Nastassja Martin leu Tristes Trópicos, de Claude Lévi-Strauss, quando tinha 16 anos e ficou assombrada. Foi seu primeiro de antropologia. Mais ou menos nessa época, procurando uma profissão, ela não encontrava nada que correspondesse ao que a inquietava desde os 7, 8 anos, mas que ela não sabia explicar. Algo sobre pessoas vivendo um modo de vida completamente diferente do dela, na França.

Não era sociologia. Nem biologia. Tinha a ver com natureza, com cultura e com a relação entre humanos e não humanos. Acabou na sociologia mesmo, e perto do fim do curso ganhou um livro de presente de um professor. Foi lendo Outras Naturezas, Outras Culturas que tudo se encaixou – nas palavras de Philippe Descola, ela descobriu a teoria que explicava o que sentia. Dali, foi um pulo para que ele a orientasse no mestrado.

Assim começou a história que levaria esta jovem francesa, hoje com 36 anos, para os confins do mundo – para encontros com os gwinchin, no Alasca, e os even, no extremo leste da Sibéria, grupos de pessoas que vivem na natureza profunda. E para, enfim, o encontro com o urso que mudaria tudo na sua vida – ou, em suas palavras, tornaria tudo mais real.

É sobre essa história, a experiência de se ver cara a cara com um urso, de lutar com ele e sobreviver, narrada em Escute as Feras (34), que a antropóloga fala neste sábado, 26, às 17h, na Festa Literária Internacional de Paraty (Flip), na mesa que divide com a navegadora Tamara Klink (é possível ver pelo YouTube).

"Eu experimentei em meu próprio corpo o que significa a cosmologia animista", resume a antropóloga nesta primeira entrevista concedida em Paraty, numa manhã quente e úmida bastante diferente da realidade desses lugares onde viveu a -50ºC. Mas ela estava ok com o calor tropical e conversou tranquilamente sobre esta história recente – de 2015 – que mistura pesquisa de campo, sonho, ancestralidade, vida e quase morte.
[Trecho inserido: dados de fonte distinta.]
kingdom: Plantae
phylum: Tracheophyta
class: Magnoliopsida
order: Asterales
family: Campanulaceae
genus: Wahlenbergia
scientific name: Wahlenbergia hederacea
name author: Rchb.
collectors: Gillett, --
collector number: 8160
"Precisei escrever essa história para que ela saísse do meu corpo e eu pudesse sobreviver. Esse é o primeiro significado deste livro para mim: encerrar e compartilhar com outras pessoas para que eu possa criar de novo as minhas fronteiras e me libertar dessa história. Mas o livro é, também, um manifesto sobre como pensar a antropologia e a cosmologia indígena de uma forma diferente", explica – e aqui ela se refere também à questão do sonho, tratada por muitos como uma crendice e defendida por ela como algo "tão real quanto a mais dura das ciências".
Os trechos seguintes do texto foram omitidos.